Con la primavera llega el cambio de armario y también la apertura de ventanas más allá de los diez segundos invernales contados muy deprisa. Lo justito para que la casa se ventile.
Pero ahora, abro la ventana que da a la fachada y las interiores que dan a uno de los patios de luces de este laberíntico edificio para crear una serpenteante corriente alterna que dura lo que tardo en recordar que la corriente rondará los doce kilómetros por hora y el sonido, caramba, alcanza los mil doscientos.
No compensa. Al menos no desde que he descubierto que, desde la última estación de ventanas abiertas, en algún lugar de este recóndito amasijo vecinal brotó una preadolescente. No sé si se acaba de mudar o es la mutación resultante entre primaveras de la que fuera una dulce niña.
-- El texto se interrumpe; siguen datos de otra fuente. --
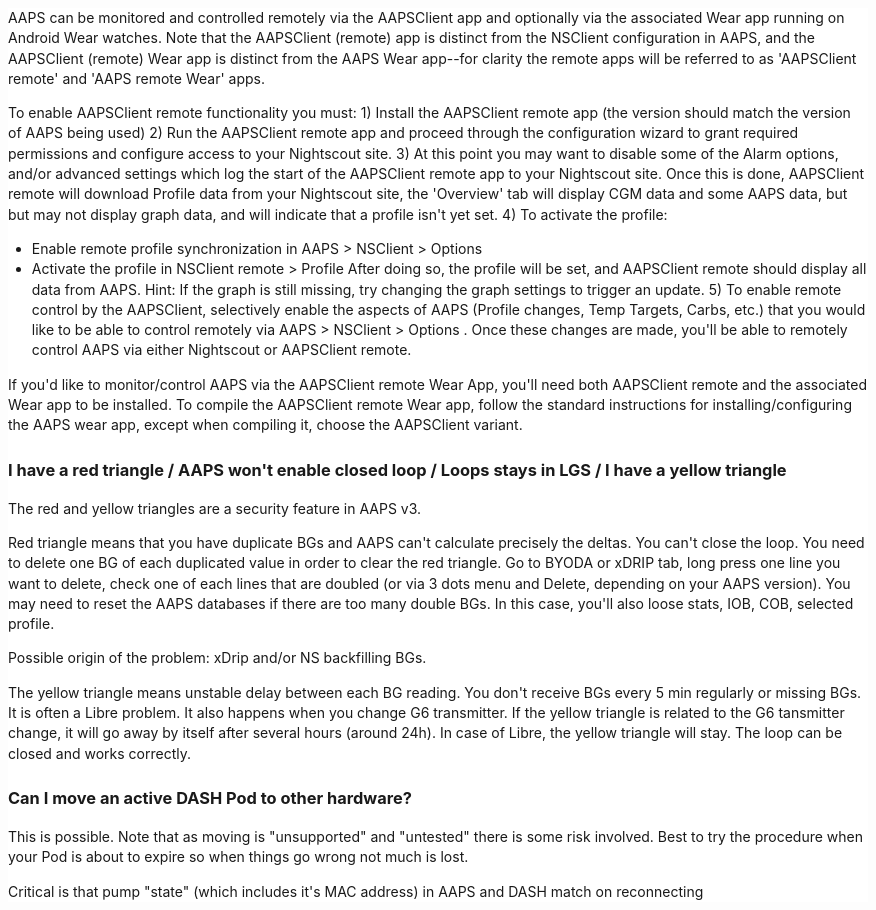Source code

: AAPS can be monitored and controlled remotely via the AAPSClient app and optionally via the associated Wear app running on Android Wear watches. Note that the AAPSClient (remote) app is distinct from the NSClient configuration in AAPS, and the AAPSClient (remote) Wear app is distinct from the AAPS Wear app--for clarity the remote apps will be referred to as 'AAPSClient remote' and 'AAPS remote Wear' apps.

To enable AAPSClient remote functionality you must: 1) Install the AAPSClient remote app (the version should match the version of AAPS being used) 2) Run the AAPSClient remote app and proceed through the configuration wizard to grant required permissions and configure access to your Nightscout site. 3) At this point you may want to disable some of the Alarm options, and/or advanced settings which log the start of the AAPSClient remote app to your Nightscout site. Once this is done, AAPSClient remote will download Profile data from your Nightscout site, the 'Overview' tab will display CGM data and some AAPS data, but but may not display graph data, and will indicate that a profile isn't yet set. 4) To activate the profile:

- Enable remote profile synchronization in AAPS > NSClient > Options
- Activate the profile in NSClient remote > Profile After doing so, the profile will be set, and AAPSClient remote should display all data from AAPS. Hint: If the graph is still missing, try changing the graph settings to trigger an update. 5) To enable remote control by the AAPSClient, selectively enable the aspects of AAPS (Profile changes, Temp Targets, Carbs, etc.) that you would like to be able to control remotely via AAPS > NSClient > Options . Once these changes are made, you'll be able to remotely control AAPS via either Nightscout or AAPSClient remote.

If you'd like to monitor/control AAPS via the AAPSClient remote Wear App, you'll need both AAPSClient remote and the associated Wear app to be installed. To compile the AAPSClient remote Wear app, follow the standard instructions for installing/configuring the AAPS wear app, except when compiling it, choose the AAPSClient variant.

### I have a red triangle / AAPS won't enable closed loop / Loops stays in LGS / I have a yellow triangle

The red and yellow triangles are a security feature in AAPS v3.

Red triangle means that you have duplicate BGs and AAPS can't calculate precisely the deltas. You can't close the loop. You need to delete one BG of each duplicated value in order to clear the red triangle. Go to BYODA or xDRIP tab, long press one line you want to delete, check one of each lines that are doubled (or via 3 dots menu and Delete, depending on your AAPS version). You may need to reset the AAPS databases if there are too many double BGs. In this case, you'll also loose stats, IOB, COB, selected profile.

Possible origin of the problem: xDrip and/or NS backfilling BGs.

The yellow triangle means unstable delay between each BG reading. You don't receive BGs every 5 min regularly or missing BGs. It is often a Libre problem. It also happens when you change G6 transmitter. If the yellow triangle is related to the G6 tansmitter change, it will go away by itself after several hours (around 24h). In case of Libre, the yellow triangle will stay. The loop can be closed and works correctly.

### Can I move an active DASH Pod to other hardware?

This is possible. Note that as moving is "unsupported" and "untested" there is some risk involved. Best to try the procedure when your Pod is about to expire so when things go wrong not much is lost.

Critical is that pump "state" (which includes it's MAC address) in AAPS and DASH match on reconnecting
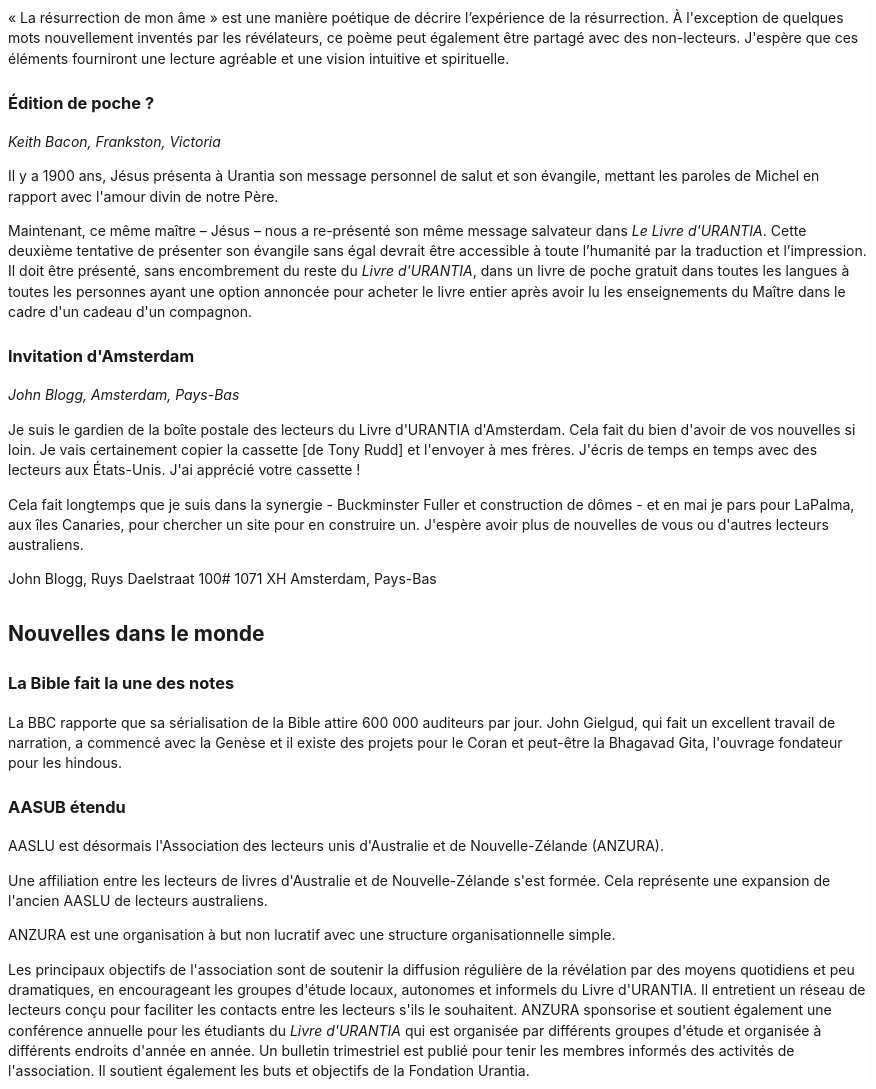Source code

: « La résurrection de mon âme » est une manière poétique de décrire l’expérience de la résurrection. À l'exception de quelques mots nouvellement inventés par les révélateurs, ce poème peut également être partagé avec des non-lecteurs. J'espère que ces éléments fourniront une lecture agréable et une vision intuitive et spirituelle.

### Édition de poche ?

_Keith Bacon, Frankston, Victoria_

Il y a 1900 ans, Jésus présenta à Urantia son message personnel de salut et son évangile, mettant les paroles de Michel en rapport avec l'amour divin de notre Père.

Maintenant, ce même maître – Jésus – nous a re-présenté son même message salvateur dans _Le Livre d'URANTIA_. Cette deuxième tentative de présenter son évangile sans égal devrait être accessible à toute l’humanité par la traduction et l’impression. Il doit être présenté, sans encombrement du reste du _Livre d'URANTIA_, dans un livre de poche gratuit dans toutes les langues à toutes les personnes ayant une option annoncée pour acheter le livre entier après avoir lu les enseignements du Maître dans le cadre d'un cadeau d'un compagnon.

### Invitation d'Amsterdam

_John Blogg, Amsterdam, Pays-Bas_

Je suis le gardien de la boîte postale des lecteurs du Livre d'URANTIA d'Amsterdam. Cela fait du bien d'avoir de vos nouvelles si loin. Je vais certainement copier la cassette [de Tony Rudd] et l'envoyer à mes frères. J'écris de temps en temps avec des lecteurs aux États-Unis. J'ai apprécié votre cassette !

Cela fait longtemps que je suis dans la synergie - Buckminster Fuller et construction de dômes - et en mai je pars pour LaPalma, aux îles Canaries, pour chercher un site pour en construire un. J'espère avoir plus de nouvelles de vous ou d'autres lecteurs australiens.

John Blogg, Ruys Daelstraat 100\# 1071 XH Amsterdam, Pays-Bas

## Nouvelles dans le monde

### La Bible fait la une des notes

La BBC rapporte que sa sérialisation de la Bible attire 600 000 auditeurs par jour. John Gielgud, qui fait un excellent travail de narration, a commencé avec la Genèse et il existe des projets pour le Coran et peut-être la Bhagavad Gita, l'ouvrage fondateur pour les hindous.

### AASUB étendu

AASLU est désormais l'Association des lecteurs unis d'Australie et de Nouvelle-Zélande (ANZURA).

Une affiliation entre les lecteurs de livres d'Australie et de Nouvelle-Zélande s'est formée. Cela représente une expansion de l'ancien AASLU de lecteurs australiens.

ANZURA est une organisation à but non lucratif avec une structure organisationnelle simple.

Les principaux objectifs de l'association sont de soutenir la diffusion régulière de la révélation par des moyens quotidiens et peu dramatiques, en encourageant les groupes d'étude locaux, autonomes et informels du Livre d'URANTIA. Il entretient un réseau de lecteurs conçu pour faciliter les contacts entre les lecteurs s'ils le souhaitent. ANZURA sponsorise et soutient également une conférence annuelle pour les étudiants du _Livre d'URANTIA_ qui est organisée par différents groupes d'étude et organisée à différents endroits d'année en année. Un bulletin trimestriel est publié pour tenir les membres informés des activités de l'association. Il soutient également les buts et objectifs de la Fondation Urantia.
Lo que sí sé es que, hasta la fecha, los sonidos de esta comunidad eran la misa televisada los domingos en algún pasillo; las juergas de madrugada, siempre distintas y siempre las mismas de alguno de los alegales alquileres turísticos; la ovación al unísono del gol de algún partido de esos ‘importantes’. O también al unísono, las menciones a la madre del árbitro desalmado que lo anula. Quizá algún polvo con su ruido de somieres y que en el clímax puede ir acompañado del nombre a gritos del artífice de tremendo orgasmo. Siempre siempre extranjero. Qué sé yo… Uh, oh, ah…! I’m coming, Klaus. O Johannes. Nunca un no pares, Manolo. Y ya. Esa es la banda sonora de esta galaxia que rodea mi ventana. O lo era. Hasta ahora, que todo lo ocupa ella y sus lamentos.
¡Pobre criatura! ¿Cómo puede caber en un solo cuerpo tanto sufrimiento?